Web War…What is it good for?

In many cases the job of a web developer is to get a site live and leave its promotion to the marketing department. The gaps between design, development and promotion are all too often the cause of inter-departmental battles with each attempting to mark their territory and fight tooth and nail to deliver on what they feel is priority.

Designers generally seek aesthetic control, looking for the freedom to create a piece of art that will have clients, competitors and peers marvelling at the concept and creativity. If this design goes against development or promotion, the designer will argue that customers will respond better to a website that catches their attention and ignites their imagination.

Developers will seek to provide the best solution on the best platform that requires the least amount of management. They create what they see as a beautifully efficient platform that manages itself and allows users to interact without compromising their hard work. If this approach goes against design or promotion the developer will argue that an efficient website that is architecturally sound will provide cost savings on manpower after release as it will manage itself.

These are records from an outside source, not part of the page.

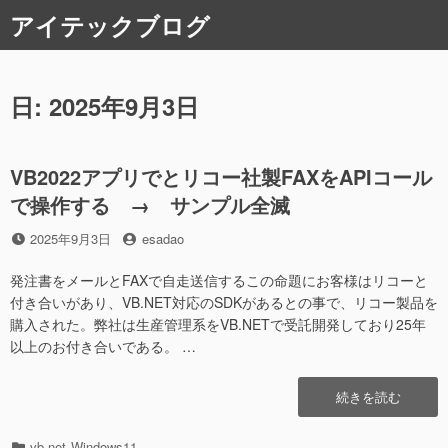
コ
アイテックブログ
ン
テ
ン
ツ
日:
2025年9月3日
へ
ス
キ
VB2022アプリでとリコー社製FAXをAPIコール
ッ
で操作する → サンプル全滅
プ
投
投
2025年9月3日
esadao
稿
稿
日
者
発注書をメールとFAXで自走送信するこの命題にお客様はリコーと
付き合いがあり、VB.NET対応のSDKがあるとの事で、リコー製品を
購入された。弊社は生産管理系をVB.NETで受託開発しており25年
以上のお付き合いである。 …
“VB2022
続きを読む
ア
プ
カ
vb.net
Windows11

Lastly, Marketers will seek to tear design and development to pieces in their relentless efforts to have the website reach high ranks within the search engines. Nothing is sacred when it comes to an SEO manager’s desire to see the website in first position on Google. If marketing clashes with design or development, the marketer will argue that traffic is key to success and without implementation of their plans, the website will not attract an audience. Design will be compromised, architecture will be altered and the site will be turned on its head to achieve marketing goals.

So we ask: Who’s in the right? Who should we side with?

Well the simple answer is that each aspect is as important as the other. Design cannot work without good development and marketing, development has no value without good design and marketing, marketing is worthless if the site is poorly designed and developed. No one department can take the lead; it has to be a collaborative effort for real success. If you have departments at war the only thing to do is to sit them down and reach a compromise.

The best practice would be to have all departments involved from the beginning of a website build. If one department takes the lead, the others will not be able to deliver to their highest standards.